While CNNs are trained to take into account such distortions, recognition errors will still occur, and a key challenge for the researchers was ensuring a message could always be recovered in the face of such errors. Redundancy is one obvious way to recover lost information, but it doesn't work well with text since redundant letters and symbols are easy to spot.
Instead, the researchers turned to the 1700-year-old Chinese Remainder Theorem, which identifies an unknown number from its remainder after it has been divided by several different divisors. The theorem has been used to reconstruct missing information in other domains; in FontCode, researchers use it to recover the original message even when not all letters are correctly recognized.
"Imagine having three unknown variables," says Zheng. "With three linear equations, you should be able to solve for all three. If you increase the number of equations from three to five, you can solve the three unknowns as long as you know any three out of the five equations."
Using the Chinese Remainder theory, the researchers demonstrated they could recover messages even when 25% of the letter perturbations were not recognized. Theoretically the error rate could go higher than 25%.
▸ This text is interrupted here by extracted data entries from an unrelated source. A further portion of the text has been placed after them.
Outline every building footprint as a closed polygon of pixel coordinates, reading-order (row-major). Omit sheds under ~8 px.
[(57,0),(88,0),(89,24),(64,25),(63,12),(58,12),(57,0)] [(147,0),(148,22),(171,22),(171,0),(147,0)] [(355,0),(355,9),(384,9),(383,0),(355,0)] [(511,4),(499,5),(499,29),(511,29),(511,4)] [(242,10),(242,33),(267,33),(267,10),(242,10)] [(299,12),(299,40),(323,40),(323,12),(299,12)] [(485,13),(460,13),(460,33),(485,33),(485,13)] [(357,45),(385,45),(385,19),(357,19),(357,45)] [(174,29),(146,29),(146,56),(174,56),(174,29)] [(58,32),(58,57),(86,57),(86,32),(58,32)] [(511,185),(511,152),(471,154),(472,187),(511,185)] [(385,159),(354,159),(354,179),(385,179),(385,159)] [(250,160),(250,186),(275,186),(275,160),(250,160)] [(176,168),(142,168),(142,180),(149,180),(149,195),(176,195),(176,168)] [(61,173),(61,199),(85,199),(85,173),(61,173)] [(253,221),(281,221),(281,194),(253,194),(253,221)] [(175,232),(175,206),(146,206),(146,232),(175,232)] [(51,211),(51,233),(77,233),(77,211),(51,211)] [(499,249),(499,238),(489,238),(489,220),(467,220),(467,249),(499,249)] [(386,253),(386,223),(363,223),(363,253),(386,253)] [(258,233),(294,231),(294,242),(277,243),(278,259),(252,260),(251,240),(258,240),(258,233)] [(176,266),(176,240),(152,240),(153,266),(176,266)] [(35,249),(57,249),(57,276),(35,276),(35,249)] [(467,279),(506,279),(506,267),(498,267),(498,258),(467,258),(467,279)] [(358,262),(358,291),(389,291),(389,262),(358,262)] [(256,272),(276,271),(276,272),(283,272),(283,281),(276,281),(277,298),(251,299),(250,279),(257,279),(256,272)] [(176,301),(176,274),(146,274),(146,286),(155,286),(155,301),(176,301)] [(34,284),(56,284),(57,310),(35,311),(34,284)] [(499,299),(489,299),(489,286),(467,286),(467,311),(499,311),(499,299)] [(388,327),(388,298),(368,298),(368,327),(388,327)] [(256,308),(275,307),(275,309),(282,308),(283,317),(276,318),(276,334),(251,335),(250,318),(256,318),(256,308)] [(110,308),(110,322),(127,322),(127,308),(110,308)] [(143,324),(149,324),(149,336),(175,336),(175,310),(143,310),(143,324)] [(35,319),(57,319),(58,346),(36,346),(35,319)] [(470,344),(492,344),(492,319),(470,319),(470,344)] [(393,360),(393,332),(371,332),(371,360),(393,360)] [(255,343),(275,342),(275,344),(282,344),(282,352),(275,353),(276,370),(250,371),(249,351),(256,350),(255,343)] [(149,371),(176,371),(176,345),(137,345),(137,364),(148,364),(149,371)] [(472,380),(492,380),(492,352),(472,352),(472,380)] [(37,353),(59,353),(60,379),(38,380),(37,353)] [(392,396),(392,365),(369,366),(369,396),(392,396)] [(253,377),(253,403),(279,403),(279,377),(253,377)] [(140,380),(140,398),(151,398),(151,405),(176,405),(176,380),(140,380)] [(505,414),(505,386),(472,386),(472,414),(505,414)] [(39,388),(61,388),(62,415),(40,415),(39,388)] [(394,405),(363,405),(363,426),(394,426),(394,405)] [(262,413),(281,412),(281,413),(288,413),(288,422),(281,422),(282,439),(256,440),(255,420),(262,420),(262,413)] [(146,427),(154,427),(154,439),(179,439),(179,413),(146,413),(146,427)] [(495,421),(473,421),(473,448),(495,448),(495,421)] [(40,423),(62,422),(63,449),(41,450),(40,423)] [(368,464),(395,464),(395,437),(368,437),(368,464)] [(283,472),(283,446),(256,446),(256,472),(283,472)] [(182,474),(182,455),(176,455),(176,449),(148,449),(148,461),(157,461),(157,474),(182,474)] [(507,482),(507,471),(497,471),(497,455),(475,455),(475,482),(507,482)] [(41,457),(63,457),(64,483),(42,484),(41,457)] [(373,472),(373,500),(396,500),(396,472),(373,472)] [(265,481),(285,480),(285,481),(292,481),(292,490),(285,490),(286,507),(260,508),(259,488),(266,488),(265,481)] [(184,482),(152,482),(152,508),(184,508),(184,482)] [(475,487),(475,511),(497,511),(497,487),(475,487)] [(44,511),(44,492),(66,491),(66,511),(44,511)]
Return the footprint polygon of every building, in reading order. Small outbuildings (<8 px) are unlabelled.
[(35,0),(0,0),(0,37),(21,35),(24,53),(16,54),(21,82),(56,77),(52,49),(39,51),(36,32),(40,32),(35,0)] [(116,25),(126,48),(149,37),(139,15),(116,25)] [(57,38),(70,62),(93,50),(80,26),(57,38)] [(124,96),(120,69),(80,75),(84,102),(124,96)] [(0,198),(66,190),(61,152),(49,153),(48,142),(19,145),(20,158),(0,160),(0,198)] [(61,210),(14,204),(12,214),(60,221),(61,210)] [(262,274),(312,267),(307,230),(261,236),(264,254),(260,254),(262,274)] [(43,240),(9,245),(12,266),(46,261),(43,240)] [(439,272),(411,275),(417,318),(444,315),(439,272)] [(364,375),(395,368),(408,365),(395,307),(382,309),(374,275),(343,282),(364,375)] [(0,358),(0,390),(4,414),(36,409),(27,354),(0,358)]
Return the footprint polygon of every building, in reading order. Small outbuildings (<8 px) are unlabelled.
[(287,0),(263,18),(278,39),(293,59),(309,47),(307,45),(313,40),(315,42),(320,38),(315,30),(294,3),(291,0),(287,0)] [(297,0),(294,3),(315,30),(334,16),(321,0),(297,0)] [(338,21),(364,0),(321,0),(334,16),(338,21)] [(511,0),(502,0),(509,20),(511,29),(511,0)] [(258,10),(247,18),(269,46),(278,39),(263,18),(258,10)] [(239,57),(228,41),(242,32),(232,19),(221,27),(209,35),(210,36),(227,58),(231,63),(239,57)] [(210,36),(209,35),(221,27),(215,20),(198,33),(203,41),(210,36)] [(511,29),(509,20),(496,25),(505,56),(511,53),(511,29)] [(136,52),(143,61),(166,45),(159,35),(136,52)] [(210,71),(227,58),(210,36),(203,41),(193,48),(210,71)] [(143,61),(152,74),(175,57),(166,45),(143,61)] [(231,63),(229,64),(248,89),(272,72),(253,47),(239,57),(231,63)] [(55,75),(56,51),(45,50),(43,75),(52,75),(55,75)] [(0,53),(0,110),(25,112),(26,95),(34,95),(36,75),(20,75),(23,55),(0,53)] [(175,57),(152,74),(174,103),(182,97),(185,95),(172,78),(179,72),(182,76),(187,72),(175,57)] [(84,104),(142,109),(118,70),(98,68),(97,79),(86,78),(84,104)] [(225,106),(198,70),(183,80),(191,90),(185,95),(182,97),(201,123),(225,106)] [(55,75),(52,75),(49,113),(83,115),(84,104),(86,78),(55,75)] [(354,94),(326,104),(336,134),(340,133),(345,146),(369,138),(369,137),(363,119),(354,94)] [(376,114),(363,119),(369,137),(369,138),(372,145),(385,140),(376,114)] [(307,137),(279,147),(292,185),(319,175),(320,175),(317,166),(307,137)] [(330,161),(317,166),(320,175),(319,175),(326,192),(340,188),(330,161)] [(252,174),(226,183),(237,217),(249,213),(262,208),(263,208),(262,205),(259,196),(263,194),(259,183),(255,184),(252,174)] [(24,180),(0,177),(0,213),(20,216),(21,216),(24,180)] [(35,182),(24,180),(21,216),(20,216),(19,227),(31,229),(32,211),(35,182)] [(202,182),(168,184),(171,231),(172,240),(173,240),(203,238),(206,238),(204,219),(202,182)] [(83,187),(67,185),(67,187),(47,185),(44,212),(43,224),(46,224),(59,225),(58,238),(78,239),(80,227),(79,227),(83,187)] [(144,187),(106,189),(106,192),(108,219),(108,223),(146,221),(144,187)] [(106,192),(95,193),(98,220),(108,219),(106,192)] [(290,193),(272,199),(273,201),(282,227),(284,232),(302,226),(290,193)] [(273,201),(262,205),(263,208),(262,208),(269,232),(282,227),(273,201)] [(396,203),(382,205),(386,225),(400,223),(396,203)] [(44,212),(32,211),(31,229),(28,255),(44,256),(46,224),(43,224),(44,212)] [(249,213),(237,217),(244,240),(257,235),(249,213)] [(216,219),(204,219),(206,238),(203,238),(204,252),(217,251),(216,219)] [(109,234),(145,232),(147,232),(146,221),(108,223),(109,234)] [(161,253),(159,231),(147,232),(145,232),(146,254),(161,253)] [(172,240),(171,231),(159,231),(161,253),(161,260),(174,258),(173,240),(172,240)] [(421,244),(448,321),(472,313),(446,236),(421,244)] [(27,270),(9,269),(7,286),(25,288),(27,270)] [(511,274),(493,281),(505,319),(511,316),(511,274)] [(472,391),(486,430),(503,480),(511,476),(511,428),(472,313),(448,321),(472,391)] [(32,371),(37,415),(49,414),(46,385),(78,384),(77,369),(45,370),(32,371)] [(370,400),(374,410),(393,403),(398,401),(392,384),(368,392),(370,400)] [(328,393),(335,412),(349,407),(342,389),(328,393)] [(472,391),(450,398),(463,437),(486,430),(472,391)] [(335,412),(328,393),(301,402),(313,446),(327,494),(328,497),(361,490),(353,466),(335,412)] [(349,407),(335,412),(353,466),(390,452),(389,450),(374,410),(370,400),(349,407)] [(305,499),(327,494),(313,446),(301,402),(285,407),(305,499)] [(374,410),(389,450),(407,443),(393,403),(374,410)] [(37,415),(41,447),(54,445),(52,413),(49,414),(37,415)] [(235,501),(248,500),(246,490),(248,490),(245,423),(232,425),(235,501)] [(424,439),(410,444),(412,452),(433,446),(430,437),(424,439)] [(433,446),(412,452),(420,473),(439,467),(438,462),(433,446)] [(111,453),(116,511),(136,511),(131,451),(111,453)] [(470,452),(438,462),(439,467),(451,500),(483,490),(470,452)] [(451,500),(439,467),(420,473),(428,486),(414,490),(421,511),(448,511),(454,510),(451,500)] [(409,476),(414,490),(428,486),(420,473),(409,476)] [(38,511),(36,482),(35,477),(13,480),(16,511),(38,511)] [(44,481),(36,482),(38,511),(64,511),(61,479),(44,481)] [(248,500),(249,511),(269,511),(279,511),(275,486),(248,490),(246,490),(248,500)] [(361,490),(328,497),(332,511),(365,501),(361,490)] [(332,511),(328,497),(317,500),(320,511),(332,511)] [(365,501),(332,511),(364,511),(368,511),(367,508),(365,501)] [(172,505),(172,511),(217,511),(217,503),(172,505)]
The authors, who have filed a patent with Columbia Technology Ventures, plan to extend FontCode to other languages and character sets, including Chinese.
"We are excited about the broad array of applications for FontCode," says Zheng, "from document management software, to invisible QR codes, to protection of legal documents. FontCode could be a game changer."
The study was supported in part by the U.S. National Science Foundation.